On the evolution of thermonuclear flames on large scales

The thermonuclear explosion of a massive white dwarf in a Type la supernova explosion is characterized by vastly disparate spatial and temporal scales. The extreme dynamic range inherent to the problem prevents the use of direct numerical simulation and forces modelers to resort to subgrid models to describe physical processes taking place on unresolved scales. We consider the evolution of a model thermonuclear flame in a constant gravitational field on a periodic domain. The gravitational acceleration is aligned with the overall direction of the flame propagation, making the flame surface subject to the Rayleigh-Taylor instability. The flame evolution is followed through an extended initial transient phase well into the steady state regime. The properties of the evolution of flame surface are examined. We confirm the form of the governing equation of the evolution suggested by Khokhlov in 1995. The mechanism of vorticity production and the interaction between vortices and the flame surface are discussed. Previously observed periodic behavior of the flame evolution is reproduced and is found to be caused by the turnover of the largest eddies. The characteristic timescales are found to be similar to the turnover time of these eddies. Relations between flame surface creation and destruction processes and basic characteristics of the flow are discussed. We find that the flame surface creation strength is associated with the Rayleigh-Taylor timescale. Also, in fully developed turbulence, the flame surface destruction strength scales as 1/L³, where L is the turbulent driving scale.
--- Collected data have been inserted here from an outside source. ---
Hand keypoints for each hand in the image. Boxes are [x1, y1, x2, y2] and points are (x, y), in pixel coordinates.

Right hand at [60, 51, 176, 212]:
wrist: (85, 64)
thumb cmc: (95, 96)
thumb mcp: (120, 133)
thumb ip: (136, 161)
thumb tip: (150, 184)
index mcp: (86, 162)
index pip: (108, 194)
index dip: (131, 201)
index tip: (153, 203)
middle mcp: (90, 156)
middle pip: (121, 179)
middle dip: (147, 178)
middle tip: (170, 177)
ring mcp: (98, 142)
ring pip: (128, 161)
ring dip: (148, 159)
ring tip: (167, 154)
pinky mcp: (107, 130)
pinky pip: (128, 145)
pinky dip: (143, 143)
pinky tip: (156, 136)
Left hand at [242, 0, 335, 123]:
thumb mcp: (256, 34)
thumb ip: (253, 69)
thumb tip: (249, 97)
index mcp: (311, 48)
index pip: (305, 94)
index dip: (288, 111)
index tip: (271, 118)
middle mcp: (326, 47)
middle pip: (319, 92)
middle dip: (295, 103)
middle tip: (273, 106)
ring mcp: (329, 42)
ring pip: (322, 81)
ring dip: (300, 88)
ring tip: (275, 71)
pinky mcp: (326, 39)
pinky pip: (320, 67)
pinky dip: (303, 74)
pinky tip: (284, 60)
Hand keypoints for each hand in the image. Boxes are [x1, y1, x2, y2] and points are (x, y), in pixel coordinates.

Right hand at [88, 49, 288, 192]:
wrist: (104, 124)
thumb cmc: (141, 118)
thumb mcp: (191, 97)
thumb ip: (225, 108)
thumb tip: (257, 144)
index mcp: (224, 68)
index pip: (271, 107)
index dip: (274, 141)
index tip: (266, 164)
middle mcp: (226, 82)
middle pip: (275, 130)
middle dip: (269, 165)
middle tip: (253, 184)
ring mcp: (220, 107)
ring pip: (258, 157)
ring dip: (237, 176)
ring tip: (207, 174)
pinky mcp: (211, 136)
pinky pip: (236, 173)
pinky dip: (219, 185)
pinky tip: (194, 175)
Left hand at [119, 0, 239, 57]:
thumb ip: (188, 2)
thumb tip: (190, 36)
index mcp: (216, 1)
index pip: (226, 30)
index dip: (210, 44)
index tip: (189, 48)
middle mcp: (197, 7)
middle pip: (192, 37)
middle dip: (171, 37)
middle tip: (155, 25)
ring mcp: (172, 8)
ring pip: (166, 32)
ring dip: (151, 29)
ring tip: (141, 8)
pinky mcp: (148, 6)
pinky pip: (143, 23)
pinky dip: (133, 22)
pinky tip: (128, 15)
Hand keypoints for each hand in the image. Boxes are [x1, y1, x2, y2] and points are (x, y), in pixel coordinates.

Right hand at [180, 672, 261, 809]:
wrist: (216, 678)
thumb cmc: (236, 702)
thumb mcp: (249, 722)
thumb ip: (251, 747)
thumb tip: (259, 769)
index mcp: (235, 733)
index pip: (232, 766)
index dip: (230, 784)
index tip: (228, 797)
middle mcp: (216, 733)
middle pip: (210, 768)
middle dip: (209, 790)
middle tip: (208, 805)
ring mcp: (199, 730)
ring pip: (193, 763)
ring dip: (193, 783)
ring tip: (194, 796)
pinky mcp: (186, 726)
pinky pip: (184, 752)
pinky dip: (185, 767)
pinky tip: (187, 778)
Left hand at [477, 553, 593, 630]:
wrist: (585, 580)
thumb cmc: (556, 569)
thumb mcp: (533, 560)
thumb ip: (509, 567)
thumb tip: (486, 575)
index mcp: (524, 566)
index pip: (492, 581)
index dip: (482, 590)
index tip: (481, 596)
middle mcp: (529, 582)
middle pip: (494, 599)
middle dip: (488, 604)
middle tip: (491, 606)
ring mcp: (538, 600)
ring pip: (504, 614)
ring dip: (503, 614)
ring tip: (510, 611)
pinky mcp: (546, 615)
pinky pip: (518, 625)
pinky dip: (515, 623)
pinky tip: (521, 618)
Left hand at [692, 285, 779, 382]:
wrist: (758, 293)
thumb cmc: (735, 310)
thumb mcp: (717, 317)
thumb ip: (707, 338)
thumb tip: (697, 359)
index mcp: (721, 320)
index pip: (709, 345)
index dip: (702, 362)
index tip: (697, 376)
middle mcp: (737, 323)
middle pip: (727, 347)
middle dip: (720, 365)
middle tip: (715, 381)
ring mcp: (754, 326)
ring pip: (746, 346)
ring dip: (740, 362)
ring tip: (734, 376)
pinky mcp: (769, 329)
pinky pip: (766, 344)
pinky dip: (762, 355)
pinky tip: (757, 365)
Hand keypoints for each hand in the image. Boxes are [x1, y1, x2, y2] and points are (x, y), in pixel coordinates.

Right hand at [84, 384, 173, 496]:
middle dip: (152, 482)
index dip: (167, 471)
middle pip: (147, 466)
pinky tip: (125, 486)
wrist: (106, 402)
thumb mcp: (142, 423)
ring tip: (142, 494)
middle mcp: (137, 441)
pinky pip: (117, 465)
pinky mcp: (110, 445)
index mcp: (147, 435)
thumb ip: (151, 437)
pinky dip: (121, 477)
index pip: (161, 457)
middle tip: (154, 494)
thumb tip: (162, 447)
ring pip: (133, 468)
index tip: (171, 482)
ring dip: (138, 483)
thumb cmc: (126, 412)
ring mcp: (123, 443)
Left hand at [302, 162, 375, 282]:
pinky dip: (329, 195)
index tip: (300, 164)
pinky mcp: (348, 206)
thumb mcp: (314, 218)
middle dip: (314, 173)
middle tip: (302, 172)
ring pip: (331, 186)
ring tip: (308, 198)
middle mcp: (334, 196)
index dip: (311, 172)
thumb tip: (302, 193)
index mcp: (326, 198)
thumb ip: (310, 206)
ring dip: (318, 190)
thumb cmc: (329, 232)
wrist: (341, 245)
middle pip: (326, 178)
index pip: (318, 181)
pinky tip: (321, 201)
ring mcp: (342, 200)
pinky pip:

The results of our investigation provide support for Khokhlov's self-regulating model of turbulent thermonuclear flames. Based on these results, one can revise and extend the original model. The revision uses a local description of the flame surface enhancement and the evolution of the flame surface since the onset of turbulence, rendering it free from the assumption of an instantaneous steady state of turbulence. This new model can be applied to the initial transient phase of the flame evolution, where the self-regulation mechanism yet to be fully established. Details of this new model will be presented in a forthcoming paper.